3. Do you find the stigma among the African American culture even thicker than the white culture? If so, how do you penetrate that?
Monica: In many ways, I do think that there is a greater stigma among African American culture than among white cultures. I live in southern California, and many white people will freely reference “seeing a therapist” in normal conversation. Black people don’t do that. Seeing a therapist is generally seen as a sign of weakness or a lack of faith. There is still an active mythos of “the strong black woman,” who is supposed to be strong and present and capable for everyone in her family – and neglects her own needs. In the midst of a depressive episode, I had a friend say to me, “We are the descendants of those who survived the Middle Passage and slavery. Whatever you’re going through cannot be that bad.” I was so hurt and angry by that statement. No, depression isn’t human trafficking, genocide or slavery, but it is real death-threatening pain to me. And of course, there are those who did not survive those travesties. But that comment just made me feel small and selfish and far worse than before. It made me wish I had never said anything at all.
I am just now learning that vulnerability is strength. I am learning to speak and write boldly about the reality of living with a depressive condition. Even when it’s hard and I don’t have it all figured out and it’s actively kicking my butt. It’s the most terrifying thing I’ve ever done. It feels like running naked across the front lawn.
But I also feel a lot of affirmation when people respond – especially other black women – and let me know that their processes and challenges are made lighter by hearing their experience reflected from a pulpit, leadership, the classroom, or wherever I am. That confirms what I’ve felt is a calling from God. It encourages me, and helps my health.

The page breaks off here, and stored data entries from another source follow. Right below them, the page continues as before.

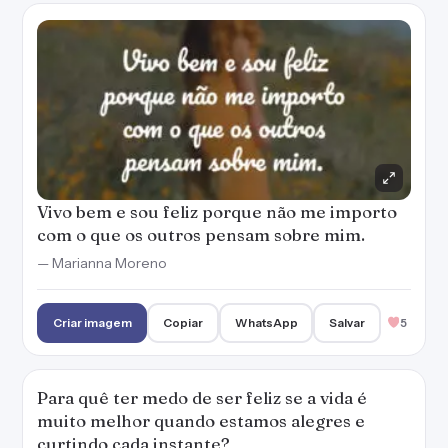
Criar imagem
Copiar
WhatsApp
Salvar
5
Para quê ter medo de ser feliz se a vida é
muito melhor quando estamos alegres e
curtindo cada instante?
— Marianna Moreno
Criar imagem
Copiar
WhatsApp
Salvar
5
A felicidade, quando chega, não vai mais
embora. É tão bom ser feliz e aproveitar cada
segundo da nossa existência!
— Marianna Moreno
Criar imagem
Copiar
WhatsApp
Salvar
4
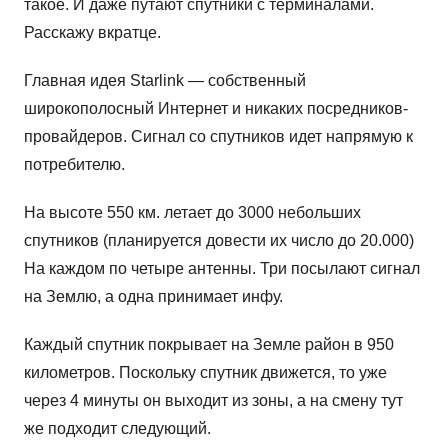
такое. И даже путают спутники с терминалами.
Расскажу вкратце.
Главная идея Starlink — собственный
широкополосный Интернет и никаких посредников-
провайдеров. Сигнал со спутников идет напрямую к
потребителю.
На высоте 550 км. летает до 3000 небольших
спутников (планируется довести их число до 20.000)
На каждом по четыре антенны. Три посылают сигнал
на Землю, а одна принимает инфу.
Каждый спутник покрывает на Земле район в 950
километров. Поскольку спутник движется, то уже
через 4 минуты он выходит из зоны, а на смену тут
же подходит следующий.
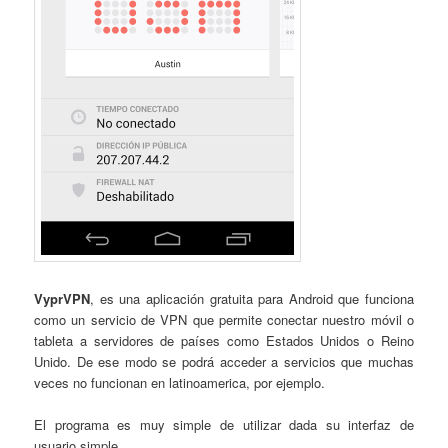
VyprVPN
, es una aplicación gratuita para Android que funciona
como un servicio de VPN que permite conectar nuestro móvil o
tableta a servidores de países como Estados Unidos o Reino
Unido. De ese modo se podrá acceder a servicios que muchas
veces no funcionan en latinoamerica, por ejemplo.
El programa es muy simple de utilizar dada su interfaz de
usuario simple.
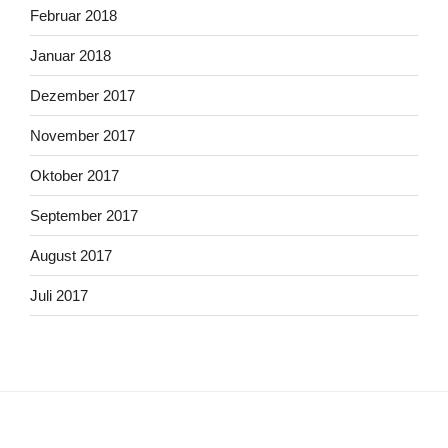
Februar 2018
Januar 2018
Dezember 2017
November 2017
Oktober 2017
September 2017
August 2017
Juli 2017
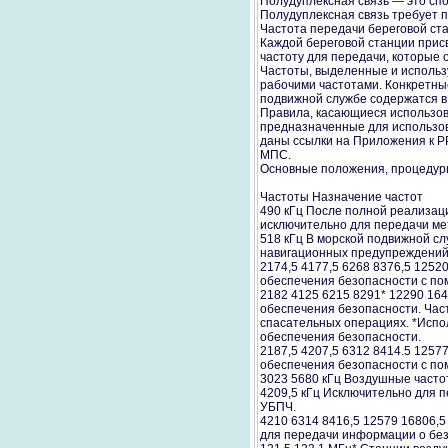
Полудуплексная связь — это спо
Полудуплексная связь требует п
Частота передачи береговой ста
Каждой береговой станции присв
частоту для передачи, которые 
Частоты, выделенные и использ
рабочими частотами. Конкретны
подвижной службе содержатся в
Правила, касающиеся использова
предназначенные для использов
даны ссылки на Приложения к Р
МПС.
Основные положения, процедуры
Частоты Назначение частот
490 кГц После полной реализац
исключительно для передачи м
518 кГц В морской подвижной сл
навигационных предупреждени
2174,5 4177,5 6268 8376,5 1252
обеспечения безопасности с п
2182 4125 6215 8291* 12290 16
обеспечения безопасности. Час
спасательных операциях. *Испо
обеспечения безопасности.
2187,5 4207,5 6312 8414.5 1257
обеспечения безопасности с по
3023 5680 кГц Воздушные часто
4209,5 кГц Исключительно для 
УБПЧ.
4210 6314 8416,5 12579 16806,
для передачи информации о без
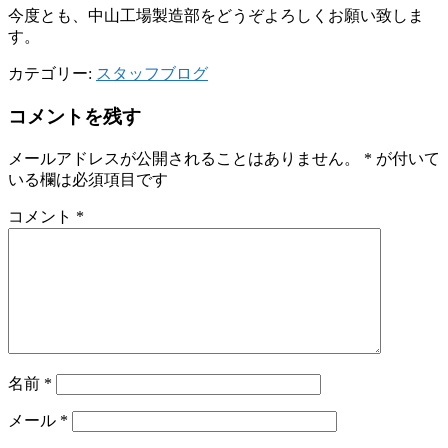
今度とも、中山工場製造部をどうぞよろしくお願い致しま
す。
カテゴリー:
スタッフブログ
コメントを残す
メールアドレスが公開されることはありません。
*
が付いて
いる欄は必須項目です
コメント
*
名前
*
メール
*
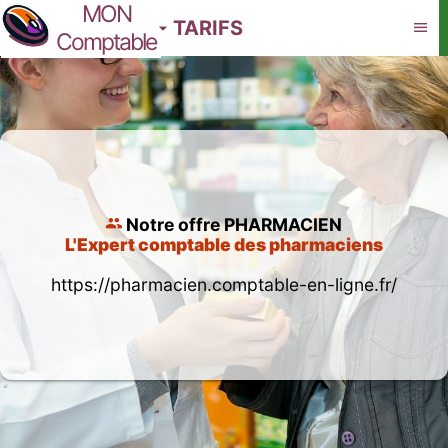
MON
TARIFS
Comptable
Notre offre PHARMACIEN
L'Expert comptable des pharmaciens
https://pharmacien.comptable-en-ligne.fr/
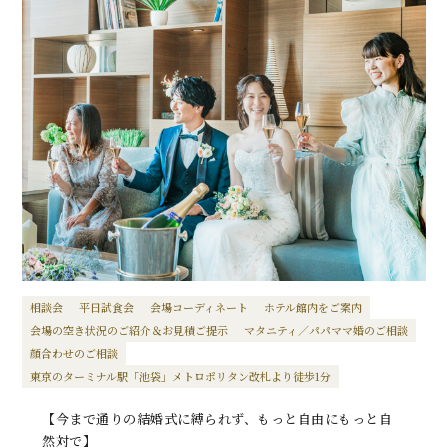
相談会
平日試食会
会場コーディネート
ホテル館内をご案内
会場の空き状況のご紹介＆お見積ご提示
マタニティ／パパママ婚のご相談
顔合わせのご相談
東京のターミナル駅「池袋」メトロポリタン改札より徒歩1分
【今まで通りの結婚式に縛られず、もっと自由にもっと自
然対で】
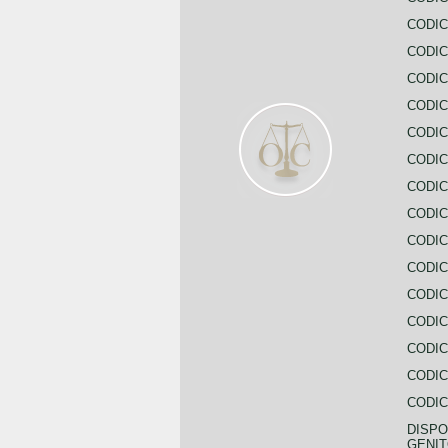
CODIC
CODIC
CODIC
CODIC
CODIC
CODIC
CODIC
CODIC
CODIC
CODIC
CODIC
CODIC
CODIC
CODIC
CODIC
DISPO
GENIT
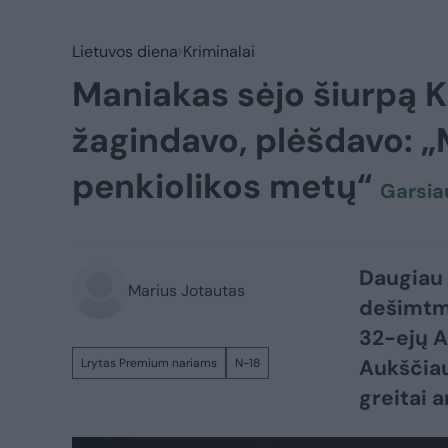
Lietuvos diena
Kriminalai
Maniakas sėjo šiurpą K
žagindavo, plėšdavo: 
penkiolikos metų“
Garsia
Daugiau 
Marius Jotautas
dešimtme
32-ejų A
Aukščiau
Lrytas Premium nariams
N-18
greitai a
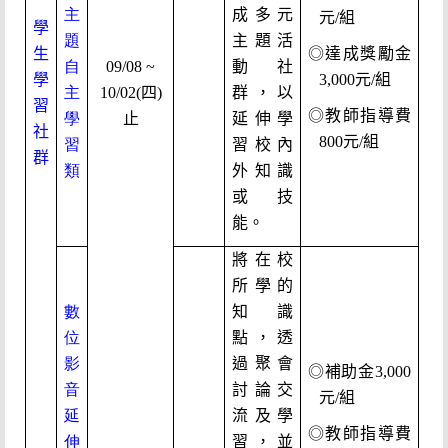
主
成多元
元/組
學
題
主題活
生
◎達成獎勵金
自
09/08 ~
動社
學
3,000元/組
主
10/02(四)
群，以
習
◎教師指導費
學
止
延伸學
社
800元/組
習
習校內
群
類
外知識
或技
能。
將在校
所學的
數
知識
位
點，透
影
過聚會
◎補助金3,000
音
討論交
元/組
延
流及學
◎教師指導費
伸
習，並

4. You are a beautiful writer. Is it therapy for you?
Monica: Thank you.
I think a lot of my writing emerges from the experience of living with a depressive condition. I’ve often tried to hide my sadness and retreat into myself – while putting forth the exuberant, happy, productive side of myself. I would pour the sadness into my writing – journal writing, poetry, short stories and prose. As a teenager, I think my writing teachers saw my challenges more than anyone else. I still find the page to be a safe place to express myself. I still actively journal. It’s a place to put my most raw emotions and be validated without worrying about the impact of those feelings.
My more public writing is ministry for me. I have been so deeply moved by books that I personally know the power of the written word to create community, to validate, to encourage and nourish and create new worlds. I don’t know that my writing has done this for others the way some writing has done this for me. But I hope it does. If I can accomplish even a fraction of that for at least one other person, then I feel that I am living out my calling.